Como é que os sismólogos distinguem um terramoto natural de um teste nuclear?

Os sismólogos distinguem um terramoto natural de um sismo provocado por um teste nuclear através de dois critérios: a profundidade a que tiveram origem as ondas sísmicas e a natureza das ondas que são detetadas pelos sismógrafos.

Os cientistas sabem que nenhum teste nuclear pode ser feito a grandes profundidades porque não há tecnologia suficiente para escavar a litosfera e enterrar uma bomba nuclear muito longe da superfície. Por isso, os sismólogos aprenderam a fazer uma triagem: qualquer movimento sísmico detetado a 10 ou mais quilómetros de profundidade é definitivamente um sismo de origem natural, causado pela vibração das partículas das rochas debaixo dos nossos pés quando libertam ou são atravessadas por ondas energéticas.
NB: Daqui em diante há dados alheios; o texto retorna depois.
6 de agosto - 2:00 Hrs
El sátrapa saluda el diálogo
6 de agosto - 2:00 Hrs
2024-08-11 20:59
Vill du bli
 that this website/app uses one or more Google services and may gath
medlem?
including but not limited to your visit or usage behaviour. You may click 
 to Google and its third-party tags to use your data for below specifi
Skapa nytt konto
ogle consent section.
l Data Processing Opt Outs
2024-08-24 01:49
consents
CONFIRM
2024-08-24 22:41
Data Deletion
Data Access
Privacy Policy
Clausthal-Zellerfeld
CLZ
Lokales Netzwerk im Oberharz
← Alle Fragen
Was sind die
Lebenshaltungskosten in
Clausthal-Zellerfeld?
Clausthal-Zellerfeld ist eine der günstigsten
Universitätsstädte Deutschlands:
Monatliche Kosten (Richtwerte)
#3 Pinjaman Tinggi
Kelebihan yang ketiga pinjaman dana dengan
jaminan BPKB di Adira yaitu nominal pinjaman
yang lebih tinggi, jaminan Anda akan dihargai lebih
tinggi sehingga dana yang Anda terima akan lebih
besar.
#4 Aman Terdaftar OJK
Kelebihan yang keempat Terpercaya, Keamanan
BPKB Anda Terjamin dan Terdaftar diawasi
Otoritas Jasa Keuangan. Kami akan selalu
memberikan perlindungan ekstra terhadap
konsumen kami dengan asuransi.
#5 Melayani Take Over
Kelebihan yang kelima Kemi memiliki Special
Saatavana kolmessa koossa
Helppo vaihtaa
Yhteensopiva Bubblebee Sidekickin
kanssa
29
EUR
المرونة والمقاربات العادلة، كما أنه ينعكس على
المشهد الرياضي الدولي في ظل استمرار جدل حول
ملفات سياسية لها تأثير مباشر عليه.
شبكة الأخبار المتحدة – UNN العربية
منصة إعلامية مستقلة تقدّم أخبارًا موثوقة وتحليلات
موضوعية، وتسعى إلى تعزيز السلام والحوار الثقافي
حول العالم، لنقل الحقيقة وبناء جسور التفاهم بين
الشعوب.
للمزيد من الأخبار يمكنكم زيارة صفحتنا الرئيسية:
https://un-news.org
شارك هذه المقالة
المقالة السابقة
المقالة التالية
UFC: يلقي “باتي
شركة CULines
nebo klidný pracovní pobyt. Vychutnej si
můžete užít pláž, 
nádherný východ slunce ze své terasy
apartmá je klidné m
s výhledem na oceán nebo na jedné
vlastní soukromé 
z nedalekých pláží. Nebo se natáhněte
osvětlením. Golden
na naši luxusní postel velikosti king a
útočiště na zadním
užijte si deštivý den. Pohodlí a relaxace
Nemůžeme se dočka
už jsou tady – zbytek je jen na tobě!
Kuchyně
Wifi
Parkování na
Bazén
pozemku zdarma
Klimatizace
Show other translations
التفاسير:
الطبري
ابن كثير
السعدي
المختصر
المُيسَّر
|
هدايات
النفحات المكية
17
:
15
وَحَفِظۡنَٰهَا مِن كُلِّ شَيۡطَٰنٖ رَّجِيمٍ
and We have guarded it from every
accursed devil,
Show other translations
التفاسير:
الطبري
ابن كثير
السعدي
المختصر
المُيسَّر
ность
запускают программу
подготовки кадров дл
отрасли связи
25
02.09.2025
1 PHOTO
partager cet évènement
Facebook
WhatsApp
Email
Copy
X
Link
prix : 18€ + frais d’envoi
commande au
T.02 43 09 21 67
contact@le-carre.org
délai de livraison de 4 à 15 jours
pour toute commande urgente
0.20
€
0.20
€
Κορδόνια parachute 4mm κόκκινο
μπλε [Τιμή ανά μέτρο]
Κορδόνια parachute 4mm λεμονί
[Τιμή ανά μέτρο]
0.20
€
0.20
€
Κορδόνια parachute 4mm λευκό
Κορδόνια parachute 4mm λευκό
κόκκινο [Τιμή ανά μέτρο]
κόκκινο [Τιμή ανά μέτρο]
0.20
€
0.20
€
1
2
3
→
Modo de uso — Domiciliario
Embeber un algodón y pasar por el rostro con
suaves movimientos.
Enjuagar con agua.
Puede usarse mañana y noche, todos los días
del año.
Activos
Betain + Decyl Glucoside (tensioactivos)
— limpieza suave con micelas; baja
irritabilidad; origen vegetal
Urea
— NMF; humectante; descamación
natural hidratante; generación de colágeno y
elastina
Se o movimento sísmico for detetado a menos de 10 quilómetros de profundidade, a única forma de distinguir um evento natural de um teste nuclear ou qualquer outro evento artificial é olhando para as ondas detetadas pelos sismógrafos. Durante a Guerra Fria, os cientistas aprenderam que explosões provocadas por objetos humanos — como uma bomba nuclear — provocam ondas P maiores do que ondas S. Em contrapartida, terramotos de origem natural produzem ondas S maiores do que ondas P. O mesmo exercício pode ser feito comparando as ondas P com as ondas superficiais: em proporção, as explosões provocam ondas superficiais menores do que ondas P.

Em suma, se um sismo tiver origem a baixa profundidade, os cientistas são obrigados a comparar os tamanhos das ondas P, das ondas S e das ondas superficiais para saber se o tremor de terra teve origem num terramoto natural ou numa explosão produzida pelo Homem.

O que dizem os sismógrafos sobre o último teste nuclear feito pela Coreia do Norte?

A Coreia do Norte realizou seis testes nucleares desde 2006 a que se junta agora o desta terça-feira. Nos últimos anos, os cientistas já conseguem analisar cada um desses testes comparando as características da atividade sísmica com os dados recolhidos em testes nucleares anteriores. Como a Coreia do Norte realiza testes sempre no mesmo campo e à mesma profundidade, isso garante que as ondas sísmicas vão ter as mesmas características. A única coisa que pode variar é a magnitude do sismo, o atributo que pode permitir à comunidade internacional saber se as bombas experimentadas são ou não mais poderosas: quanto maior a magnitude do sismo, maior será a potência do dispositivo.

Com estes dados na mãos, os sismólogos sul-coreanos, japoneses e norte-americanos conseguiram confirmar que a última explosão provocada pela Coreia do Norte foi mais poderosa do que qualquer outra provocada por Kim Jong-un até agora. Na Noruega, os sismólogos estimaram que a bomba testada pelos norte-coreanos teria uma potência de 120 quilotoneladas de TNT, o equivalente a oito bombas de Hiroshima e a seis bombas de Nagasaki. Números destes fazem a comunidade científica crer que a Coreia do Norte pode mesmo ter testado uma bomba de hidrogénio — ou pelo menos um dispositivo híbrido, com características tanto de uma bomba atómica como de uma bomba termonuclear.

Registo comparado dos testes nucleares levados a cabo pela Coreia do Norte. Créditos: NORSAR

Certezas, no entanto, não podemos ter apenas com base na leitura dos sismógrafos. A sismologia forense pode distinguir um terramoto de uma explosão, mas não pode diferenciar a explosão de um dispositivo convencional da de uma ogiva nuclear. Da mesma forma, os cientistas também não podem afirmar se a explosão foi causada por uma bomba de fissão nuclear (atómica) ou termonuclear de fusão (bomba de hidrogénio).

Essas informações só poderiam ser dadas de duas formas. Uma delas é estudando evidências deixadas no próprio terreno do teste nuclear, como os estragos deixados pela explosão no terreno. Outra seria através do estudo de radioisótopos, partículas com um núcleo atómico instável que libertam energia para se tornarem mais estáveis. Além de serem usadas na Medicina em medicamentos ou na Geologia para procurar uma datação mais precisa dos materiais, estas partículas costumam ser deixadas à solta durante testes nucleares sob a forma de radiação gama.